Por outro lado, são as comunidades humanas locais que conhecem o ambiente. Com elas removidas, perdemos compreensão do seu valor e função, o que pode acelerar a degradação do meio.
Conscientizar as pessoas do valor do ambiente e reduzir o ritmo da sua destruição é importante não só para a natureza como para os próprios seres humanos. Proteger grupos humanos negligenciados e suas tradições é importante para a natureza também.
A morte de uma cultura obriga a adotar outra. E a que é mais imposta e propagandeada é a consumista e desenvolvimentista.
eu sou a favor da defesa dos pandas, o mundo precisa de mais meiguice e eles sao meigos! hahahaha 😉
Pandas são espécie bandeira. Usadas para alertar para o problema e conseguir recursos mais facilmente. Não sei se a massa da população já esta pronta para partir para uma atitude mais ampla. Talvez sim.

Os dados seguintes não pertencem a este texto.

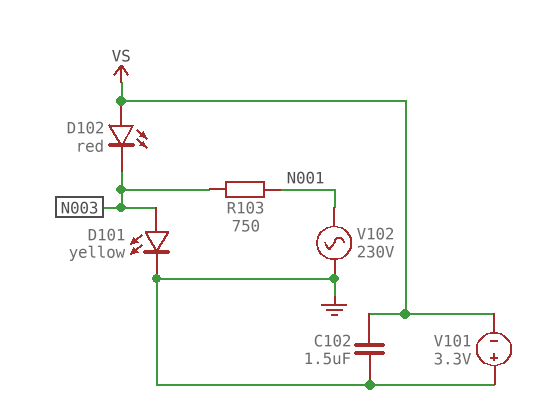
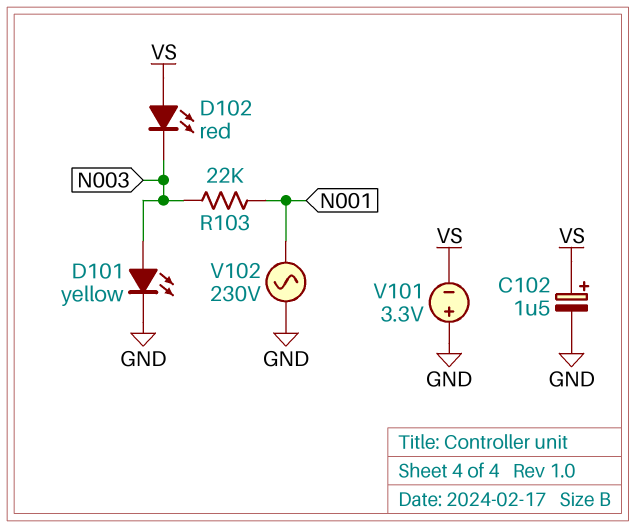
C102: 1.5uF (GND, VS) -> 1.5uF (plus VS, minus GND)
R103: 750 (N001, N003) -> 22k (N001, N003)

Não seriam uma espécie guarda-chuva? Já que precisam de uma extensa área para viver e assim se conservaria outras espécies?
Pensando nisso, talvez seria mais interessante conservar espécies guarda-chuva, mas dando um atenção especial as espécies "feias". Seria um jeito de arrecadar dinheiro e ao mesmo tempo conservar espécies que não ganham muita empatia das pessoas em geral.
A resposta é simples: nenhuma. Não deveríamos tentar salvar nenhuma. De tidas as espécies que já existiram, 99,9999% já se extinguiram. Natural mesmo, como a morte para um ser vivo, é a extinção para uma espécie.
O prejuízo certo da perda de espécies, de sua função ecológica e de seu potencial para bioprospecção, é pra nós, não pra vida ou pro planeta.